(Dataset entries)
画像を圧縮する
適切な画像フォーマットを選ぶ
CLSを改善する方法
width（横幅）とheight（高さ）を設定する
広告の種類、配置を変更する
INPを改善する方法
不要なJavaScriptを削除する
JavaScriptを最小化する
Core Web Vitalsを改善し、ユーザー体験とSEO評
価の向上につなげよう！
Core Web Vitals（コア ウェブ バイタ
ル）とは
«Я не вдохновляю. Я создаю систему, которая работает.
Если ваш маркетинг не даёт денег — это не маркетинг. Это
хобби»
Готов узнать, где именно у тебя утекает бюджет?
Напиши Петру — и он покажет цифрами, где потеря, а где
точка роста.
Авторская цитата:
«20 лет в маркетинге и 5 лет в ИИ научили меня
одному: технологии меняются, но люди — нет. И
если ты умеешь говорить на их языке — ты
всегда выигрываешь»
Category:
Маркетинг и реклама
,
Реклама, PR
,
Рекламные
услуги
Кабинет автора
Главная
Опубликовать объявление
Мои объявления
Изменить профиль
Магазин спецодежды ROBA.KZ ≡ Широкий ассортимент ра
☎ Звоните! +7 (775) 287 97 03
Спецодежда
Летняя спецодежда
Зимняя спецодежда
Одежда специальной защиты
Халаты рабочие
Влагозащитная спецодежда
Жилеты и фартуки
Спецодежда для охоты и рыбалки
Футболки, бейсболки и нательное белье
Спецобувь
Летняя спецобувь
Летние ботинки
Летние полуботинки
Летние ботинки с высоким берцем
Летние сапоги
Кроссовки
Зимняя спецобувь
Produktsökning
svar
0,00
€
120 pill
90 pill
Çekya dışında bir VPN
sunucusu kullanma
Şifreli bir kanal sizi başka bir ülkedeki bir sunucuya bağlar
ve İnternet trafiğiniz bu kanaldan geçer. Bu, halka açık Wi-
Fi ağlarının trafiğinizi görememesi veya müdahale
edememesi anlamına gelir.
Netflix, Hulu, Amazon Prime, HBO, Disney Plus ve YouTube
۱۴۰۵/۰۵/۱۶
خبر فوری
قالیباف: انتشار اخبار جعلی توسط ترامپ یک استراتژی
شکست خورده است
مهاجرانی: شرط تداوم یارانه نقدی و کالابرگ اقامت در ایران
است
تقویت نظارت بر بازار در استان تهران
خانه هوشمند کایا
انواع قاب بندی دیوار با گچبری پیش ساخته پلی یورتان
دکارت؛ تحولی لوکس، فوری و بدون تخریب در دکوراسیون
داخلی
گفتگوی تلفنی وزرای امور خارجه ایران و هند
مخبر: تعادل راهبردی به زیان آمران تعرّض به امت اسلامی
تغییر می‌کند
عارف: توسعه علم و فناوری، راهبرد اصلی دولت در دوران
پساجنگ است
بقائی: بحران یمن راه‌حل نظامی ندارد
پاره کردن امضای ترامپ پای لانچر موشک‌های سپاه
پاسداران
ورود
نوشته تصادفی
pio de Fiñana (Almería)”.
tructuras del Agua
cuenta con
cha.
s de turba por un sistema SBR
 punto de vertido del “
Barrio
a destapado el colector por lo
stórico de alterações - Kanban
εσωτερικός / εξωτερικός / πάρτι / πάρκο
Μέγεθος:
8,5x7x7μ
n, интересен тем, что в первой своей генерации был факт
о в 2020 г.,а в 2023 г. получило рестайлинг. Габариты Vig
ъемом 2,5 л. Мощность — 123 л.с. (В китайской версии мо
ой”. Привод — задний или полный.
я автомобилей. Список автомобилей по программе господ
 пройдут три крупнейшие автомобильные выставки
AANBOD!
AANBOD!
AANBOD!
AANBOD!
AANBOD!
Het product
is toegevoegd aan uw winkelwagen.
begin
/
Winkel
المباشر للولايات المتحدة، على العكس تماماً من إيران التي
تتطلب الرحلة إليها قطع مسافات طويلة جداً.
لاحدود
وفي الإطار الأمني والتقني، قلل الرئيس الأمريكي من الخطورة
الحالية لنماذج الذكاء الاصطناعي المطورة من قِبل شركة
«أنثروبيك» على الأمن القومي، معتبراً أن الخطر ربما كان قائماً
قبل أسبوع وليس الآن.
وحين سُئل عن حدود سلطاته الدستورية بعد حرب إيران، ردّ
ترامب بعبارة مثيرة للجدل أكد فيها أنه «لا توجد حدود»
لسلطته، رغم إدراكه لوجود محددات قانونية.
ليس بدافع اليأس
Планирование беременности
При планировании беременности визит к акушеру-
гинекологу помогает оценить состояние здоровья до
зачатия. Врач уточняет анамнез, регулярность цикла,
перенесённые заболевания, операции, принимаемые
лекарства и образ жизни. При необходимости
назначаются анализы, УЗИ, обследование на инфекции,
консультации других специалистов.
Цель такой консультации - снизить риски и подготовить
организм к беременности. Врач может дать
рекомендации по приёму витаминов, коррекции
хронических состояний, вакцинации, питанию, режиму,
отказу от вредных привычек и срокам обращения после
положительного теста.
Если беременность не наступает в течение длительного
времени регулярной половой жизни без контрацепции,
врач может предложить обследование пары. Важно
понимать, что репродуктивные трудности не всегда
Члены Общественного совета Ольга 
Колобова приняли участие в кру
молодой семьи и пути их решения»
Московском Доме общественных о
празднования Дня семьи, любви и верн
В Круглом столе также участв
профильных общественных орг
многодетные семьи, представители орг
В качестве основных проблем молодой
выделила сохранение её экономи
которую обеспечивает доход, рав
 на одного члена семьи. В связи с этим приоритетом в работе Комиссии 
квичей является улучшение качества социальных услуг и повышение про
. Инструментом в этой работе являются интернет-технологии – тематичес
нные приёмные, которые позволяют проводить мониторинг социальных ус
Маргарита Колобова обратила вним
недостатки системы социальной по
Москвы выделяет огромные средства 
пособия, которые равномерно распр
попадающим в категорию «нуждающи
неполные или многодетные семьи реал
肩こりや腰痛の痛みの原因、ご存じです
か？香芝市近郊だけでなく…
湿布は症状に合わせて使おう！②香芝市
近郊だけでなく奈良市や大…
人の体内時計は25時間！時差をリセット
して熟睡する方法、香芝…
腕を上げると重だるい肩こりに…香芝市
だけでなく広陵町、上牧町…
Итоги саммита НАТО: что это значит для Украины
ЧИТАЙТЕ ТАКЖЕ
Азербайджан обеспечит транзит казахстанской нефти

DIRECTIVE: Retype every line of the records above, keeping each character, line break and bit of punctuation unchanged.

ANSWER FOR THE TASK:
画像を圧縮する
適切な画像フォーマットを選ぶ
CLSを改善する方法
width（横幅）とheight（高さ）を設定する
広告の種類、配置を変更する
INPを改善する方法
不要なJavaScriptを削除する
JavaScriptを最小化する
Core Web Vitalsを改善し、ユーザー体験とSEO評
価の向上につなげよう！
Core Web Vitals（コア ウェブ バイタ
ル）とは
«Я не вдохновляю. Я создаю систему, которая работает.
Если ваш маркетинг не даёт денег — это не маркетинг. Это
хобби»
Готов узнать, где именно у тебя утекает бюджет?
Напиши Петру — и он покажет цифрами, где потеря, а где
точка роста.
Авторская цитата:
«20 лет в маркетинге и 5 лет в ИИ научили меня
одному: технологии меняются, но люди — нет. И
если ты умеешь говорить на их языке — ты
всегда выигрываешь»
Category:
Маркетинг и реклама
,
Реклама, PR
,
Рекламные
услуги
Кабинет автора
Главная
Опубликовать объявление
Мои объявления
Изменить профиль
Магазин спецодежды ROBA.KZ ≡ Широкий ассортимент ра
☎ Звоните! +7 (775) 287 97 03
Спецодежда
Летняя спецодежда
Зимняя спецодежда
Одежда специальной защиты
Халаты рабочие
Влагозащитная спецодежда
Жилеты и фартуки
Спецодежда для охоты и рыбалки
Футболки, бейсболки и нательное белье
Спецобувь
Летняя спецобувь
Летние ботинки
Летние полуботинки
Летние ботинки с высоким берцем
Летние сапоги
Кроссовки
Зимняя спецобувь
Produktsökning
svar
0,00
€
120 pill
90 pill
Çekya dışında bir VPN
sunucusu kullanma
Şifreli bir kanal sizi başka bir ülkedeki bir sunucuya bağlar
ve İnternet trafiğiniz bu kanaldan geçer. Bu, halka açık Wi-
Fi ağlarının trafiğinizi görememesi veya müdahale
edememesi anlamına gelir.
Netflix, Hulu, Amazon Prime, HBO, Disney Plus ve YouTube
۱۴۰۵/۰۵/۱۶
خبر فوری
قالیباف: انتشار اخبار جعلی توسط ترامپ یک استراتژی
شکست خورده است
مهاجرانی: شرط تداوم یارانه نقدی و کالابرگ اقامت در ایران
است
تقویت نظارت بر بازار در استان تهران
خانه هوشمند کایا
انواع قاب بندی دیوار با گچبری پیش ساخته پلی یورتان
دکارت؛ تحولی لوکس، فوری و بدون تخریب در دکوراسیون
داخلی
گفتگوی تلفنی وزرای امور خارجه ایران و هند
مخبر: تعادل راهبردی به زیان آمران تعرّض به امت اسلامی
تغییر می‌کند
عارف: توسعه علم و فناوری، راهبرد اصلی دولت در دوران
پساجنگ است
بقائی: بحران یمن راه‌حل نظامی ندارد
پاره کردن امضای ترامپ پای لانچر موشک‌های سپاه
پاسداران
ورود
نوشته تصادفی
pio de Fiñana (Almería)”.
tructuras del Agua
cuenta con
cha.
s de turba por un sistema SBR
 punto de vertido del “
Barrio
a destapado el colector por lo
stórico de alterações - Kanban
εσωτερικός / εξωτερικός / πάρτι / πάρκο
Μέγεθος:
8,5x7x7μ
n, интересен тем, что в первой своей генерации был факт
о в 2020 г.,а в 2023 г. получило рестайлинг. Габариты Vig
ъемом 2,5 л. Мощность — 123 л.с. (В китайской версии мо
ой”. Привод — задний или полный.
я автомобилей. Список автомобилей по программе господ
 пройдут три крупнейшие автомобильные выставки
AANBOD!
AANBOD!
AANBOD!
AANBOD!
AANBOD!
Het product
is toegevoegd aan uw winkelwagen.
begin
/
Winkel
المباشر للولايات المتحدة، على العكس تماماً من إيران التي
تتطلب الرحلة إليها قطع مسافات طويلة جداً.
لاحدود
وفي الإطار الأمني والتقني، قلل الرئيس الأمريكي من الخطورة
الحالية لنماذج الذكاء الاصطناعي المطورة من قِبل شركة
«أنثروبيك» على الأمن القومي، معتبراً أن الخطر ربما كان قائماً
قبل أسبوع وليس الآن.
وحين سُئل عن حدود سلطاته الدستورية بعد حرب إيران، ردّ
ترامب بعبارة مثيرة للجدل أكد فيها أنه «لا توجد حدود»
لسلطته، رغم إدراكه لوجود محددات قانونية.
ليس بدافع اليأس
Планирование беременности
При планировании беременности визит к акушеру-
гинекологу помогает оценить состояние здоровья до
зачатия. Врач уточняет анамнез, регулярность цикла,
перенесённые заболевания, операции, принимаемые
лекарства и образ жизни. При необходимости
назначаются анализы, УЗИ, обследование на инфекции,
консультации других специалистов.
Цель такой консультации - снизить риски и подготовить
организм к беременности. Врач может дать
рекомендации по приёму витаминов, коррекции
хронических состояний, вакцинации, питанию, режиму,
отказу от вредных привычек и срокам обращения после
положительного теста.
Если беременность не наступает в течение длительного
времени регулярной половой жизни без контрацепции,
врач может предложить обследование пары. Важно
понимать, что репродуктивные трудности не всегда
Члены Общественного совета Ольга 
Колобова приняли участие в кру
молодой семьи и пути их решения»
Московском Доме общественных о
празднования Дня семьи, любви и верн
В Круглом столе также участв
профильных общественных орг
многодетные семьи, представители орг
В качестве основных проблем молодой
выделила сохранение её экономи
которую обеспечивает доход, рав
 на одного члена семьи. В связи с этим приоритетом в работе Комиссии 
квичей является улучшение качества социальных услуг и повышение про
. Инструментом в этой работе являются интернет-технологии – тематичес
нные приёмные, которые позволяют проводить мониторинг социальных ус
Маргарита Колобова обратила вним
недостатки системы социальной по
Москвы выделяет огромные средства 
пособия, которые равномерно распр
попадающим в категорию «нуждающи
неполные или многодетные семьи реал
肩こりや腰痛の痛みの原因、ご存じです
か？香芝市近郊だけでなく…
湿布は症状に合わせて使おう！②香芝市
近郊だけでなく奈良市や大…
人の体内時計は25時間！時差をリセット
して熟睡する方法、香芝…
腕を上げると重だるい肩こりに…香芝市
だけでなく広陵町、上牧町…
Итоги саммита НАТО: что это значит для Украины
ЧИТАЙТЕ ТАКЖЕ
Азербайджан обеспечит транзит казахстанской нефти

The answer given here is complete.